Significant Events in the Development of the Periodic Table

Events

Lavoisier

1778

Antoine-Laurent Lavoisier established the Law of Combustion, that chemical reactions involve a chemical he named 'oxygen' and helped create chemical nomenclature (the system used to name elements). He also gave new names to substances, most of which are still used today.

Döbereiner

1817

Johann Wolfgang Döbereiner is best known for his work on the law of triads. Each of Döbereiner's triads was a group of three elements. The appearance and reactions of the elements in each triad were similar to each other. He discovered that the relative atomic mass of the middle element in each triad was close to the average of the relative atomic masses of the other two elements. This showed that relative atomic masses were important when you were arranging the elements.

Mendeleev

1864

Dimitri Mendeleev produced a table based on atomic weights arranged 'periodically' with elements with similar properties under each other. His Periodic Table included the sixty-six known elements organized by atomic weights.

▶ [GIVEN MATERIAL]:
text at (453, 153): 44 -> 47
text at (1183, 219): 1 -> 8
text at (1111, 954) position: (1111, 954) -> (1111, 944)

▶ [EXERCISE AIM]:
Answer these questions from the periodic table timeline, one per line:
(a) What name did Lavoisier give the chemical involved in chemical reactions?
(b) How many elements made up each of Döbereiner's triads?
(c) How many known elements did Mendeleev's Periodic Table include?

▶ [CORRECT RESULT]:
(a) Oxygen
(b) Three
(c) Sixty-six